* Exercise prompt
Which lines in the items below contain the string "science"? Return each of those lines in full, treating uppercase and lowercase as different.

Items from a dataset
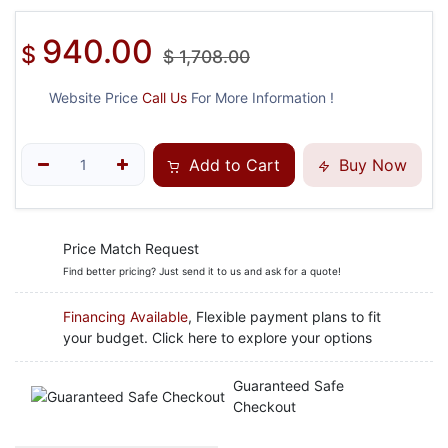
940.00
$
$
1,708.00
Website Price
Call Us
For More Information !
Add to Cart
Buy Now
Price Match Request
Find better pricing? Just send it to us and ask for a quote!
Financing Available
, Flexible payment plans to fit
your budget. Click here to explore your options
Guaranteed Safe
Checkout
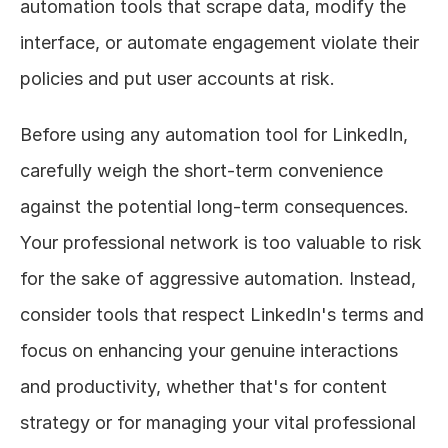
automation tools that scrape data, modify the 
interface, or automate engagement violate their 
policies and put user accounts at risk.
Before using any automation tool for LinkedIn, 
carefully weigh the short-term convenience 
against the potential long-term consequences. 
Your professional network is too valuable to risk 
for the sake of aggressive automation. Instead, 
consider tools that respect LinkedIn's terms and 
focus on enhancing your genuine interactions 
and productivity, whether that's for content 
strategy or for managing your vital professional 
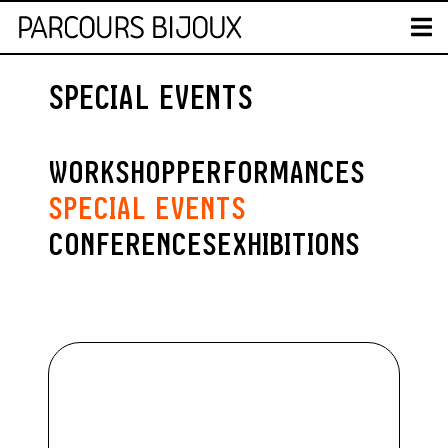
MAP
T
SPECIAL EVENTS
Retour au contenu
WORKSHOP
PERFORMANCES
SPECIAL EVENTS
CONFERENCES
EXHIBITIONS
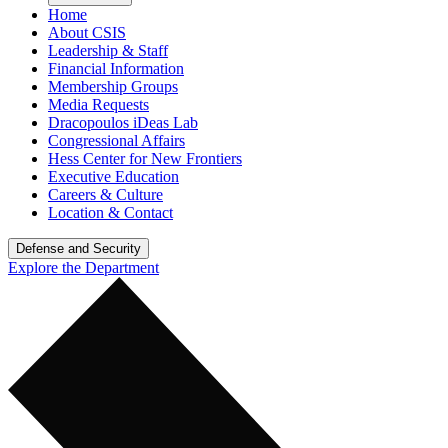
Home
About CSIS
Leadership & Staff
Financial Information
Membership Groups
Media Requests
Dracopoulos iDeas Lab
Congressional Affairs
Hess Center for New Frontiers
Executive Education
Careers & Culture
Location & Contact
Defense and Security
Explore the Department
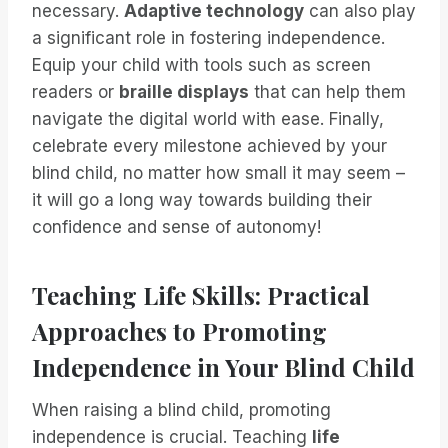
necessary.
Adaptive technology
can also play
a significant role in fostering independence.
Equip your child with tools such as screen
readers or
braille displays
that can help them
navigate the digital world with ease. Finally,
celebrate every milestone achieved by your
blind child, no matter how small it may seem –
it will go a long way towards building their
confidence and sense of autonomy!
Teaching Life Skills: Practical
Approaches to Promoting
Independence in Your Blind Child
When raising a blind child, promoting
independence is crucial. Teaching
life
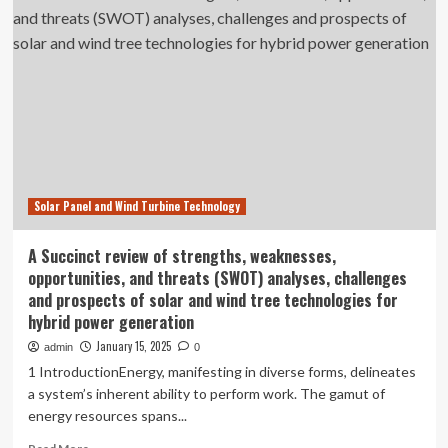
home
features
for
2025
Solar Panel and Wind Turbine Technology
A Succinct review of strengths, weaknesses,
opportunities, and threats (SWOT) analyses, challenges
and prospects of solar and wind tree technologies for
hybrid power generation
January 15, 2025
admin
0
1 IntroductionEnergy, manifesting in diverse forms, delineates
a system’s inherent ability to perform work. The gamut of
energy resources spans...
Read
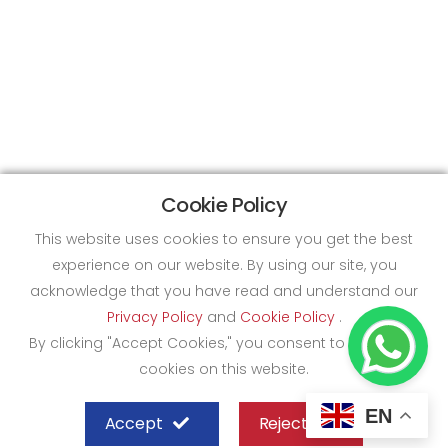
Cookie Policy
This website uses cookies to ensure you get the best
experience on our website. By using our site, you
acknowledge that you have read and understand our
Privacy Policy
and
Cookie Policy
.
By clicking "Accept Cookies," you consent to the use of
cookies on this website.
EN
Accept
Reject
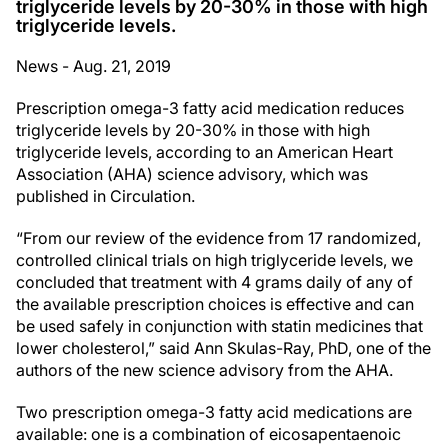
triglyceride levels by 20-30% in those with high
triglyceride levels.
News - Aug. 21, 2019
Prescription omega-3 fatty acid medication reduces
triglyceride levels by 20-30% in those with high
triglyceride levels, according to an American Heart
Association (AHA) science advisory, which was
published in Circulation.
“From our review of the evidence from 17 randomized,
controlled clinical trials on high triglyceride levels, we
concluded that treatment with 4 grams daily of any of
the available prescription choices is effective and can
be used safely in conjunction with statin medicines that
lower cholesterol,” said Ann Skulas-Ray, PhD, one of the
authors of the new science advisory from the AHA.
Two prescription omega-3 fatty acid medications are
available: one is a combination of eicosapentaenoic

* Exercise response
Association (AHA) science advisory, which was
authors of the new science advisory from the AHA.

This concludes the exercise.